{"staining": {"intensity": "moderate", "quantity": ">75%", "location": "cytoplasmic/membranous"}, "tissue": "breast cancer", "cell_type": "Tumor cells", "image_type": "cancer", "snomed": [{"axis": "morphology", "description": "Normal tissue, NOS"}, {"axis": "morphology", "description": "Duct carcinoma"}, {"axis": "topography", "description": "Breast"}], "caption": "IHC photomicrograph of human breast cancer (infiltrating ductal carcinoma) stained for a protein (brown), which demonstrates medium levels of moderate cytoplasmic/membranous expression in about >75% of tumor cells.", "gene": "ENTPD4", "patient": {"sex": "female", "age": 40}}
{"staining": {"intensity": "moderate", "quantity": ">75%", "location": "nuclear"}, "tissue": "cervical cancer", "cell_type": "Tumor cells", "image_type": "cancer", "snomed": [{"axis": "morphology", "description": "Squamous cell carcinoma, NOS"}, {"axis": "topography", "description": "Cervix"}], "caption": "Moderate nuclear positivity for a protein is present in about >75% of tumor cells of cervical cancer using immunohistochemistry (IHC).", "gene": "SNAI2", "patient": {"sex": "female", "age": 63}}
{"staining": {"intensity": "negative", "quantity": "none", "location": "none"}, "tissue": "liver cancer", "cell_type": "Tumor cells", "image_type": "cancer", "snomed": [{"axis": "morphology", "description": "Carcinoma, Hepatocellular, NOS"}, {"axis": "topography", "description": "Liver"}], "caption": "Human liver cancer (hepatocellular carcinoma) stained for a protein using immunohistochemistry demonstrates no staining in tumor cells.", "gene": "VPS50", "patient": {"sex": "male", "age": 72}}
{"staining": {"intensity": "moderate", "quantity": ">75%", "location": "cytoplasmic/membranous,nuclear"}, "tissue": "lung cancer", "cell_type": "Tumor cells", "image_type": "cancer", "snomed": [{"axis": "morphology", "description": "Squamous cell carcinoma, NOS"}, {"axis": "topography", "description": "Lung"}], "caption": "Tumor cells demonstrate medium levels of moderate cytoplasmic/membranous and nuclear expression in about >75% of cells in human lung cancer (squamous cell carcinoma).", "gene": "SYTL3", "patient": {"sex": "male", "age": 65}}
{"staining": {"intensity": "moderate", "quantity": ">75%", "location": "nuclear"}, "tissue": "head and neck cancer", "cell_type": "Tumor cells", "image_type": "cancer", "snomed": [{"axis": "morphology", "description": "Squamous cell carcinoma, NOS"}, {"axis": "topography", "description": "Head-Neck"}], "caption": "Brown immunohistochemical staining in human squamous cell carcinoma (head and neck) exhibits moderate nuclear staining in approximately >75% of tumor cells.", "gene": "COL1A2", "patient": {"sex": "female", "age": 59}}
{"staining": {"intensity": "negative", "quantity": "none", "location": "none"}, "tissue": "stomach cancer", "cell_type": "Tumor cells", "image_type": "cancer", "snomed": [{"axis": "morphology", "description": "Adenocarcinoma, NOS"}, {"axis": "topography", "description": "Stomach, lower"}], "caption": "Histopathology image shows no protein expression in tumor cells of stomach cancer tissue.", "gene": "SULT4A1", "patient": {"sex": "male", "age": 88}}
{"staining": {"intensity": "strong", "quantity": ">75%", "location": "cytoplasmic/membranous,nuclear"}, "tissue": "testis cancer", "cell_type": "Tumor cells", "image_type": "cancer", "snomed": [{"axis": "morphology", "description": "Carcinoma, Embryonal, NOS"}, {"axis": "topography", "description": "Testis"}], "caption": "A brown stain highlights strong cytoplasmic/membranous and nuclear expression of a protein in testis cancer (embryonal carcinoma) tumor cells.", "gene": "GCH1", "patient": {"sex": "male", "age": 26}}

----

* _YOUR OBJECTIVE_
Each line of the material with the word "negative" in it should be listed.

* _SOLUTION FOR THIS EXERCISE_
{"staining": {"intensity": "negative", "quantity": "none", "location": "none"}, "tissue": "liver cancer", "cell_type": "Tumor cells", "image_type": "cancer", "snomed": [{"axis": "morphology", "description": "Carcinoma, Hepatocellular, NOS"}, {"axis": "topography", "description": "Liver"}], "caption": "Human liver cancer (hepatocellular carcinoma) stained for a protein using immunohistochemistry demonstrates no staining in tumor cells.", "gene": "VPS50", "patient": {"sex": "male", "age": 72}}
{"staining": {"intensity": "negative", "quantity": "none", "location": "none"}, "tissue": "stomach cancer", "cell_type": "Tumor cells", "image_type": "cancer", "snomed": [{"axis": "morphology", "description": "Adenocarcinoma, NOS"}, {"axis": "topography", "description": "Stomach, lower"}], "caption": "Histopathology image shows no protein expression in tumor cells of stomach cancer tissue.", "gene": "SULT4A1", "patient": {"sex": "male", "age": 88}}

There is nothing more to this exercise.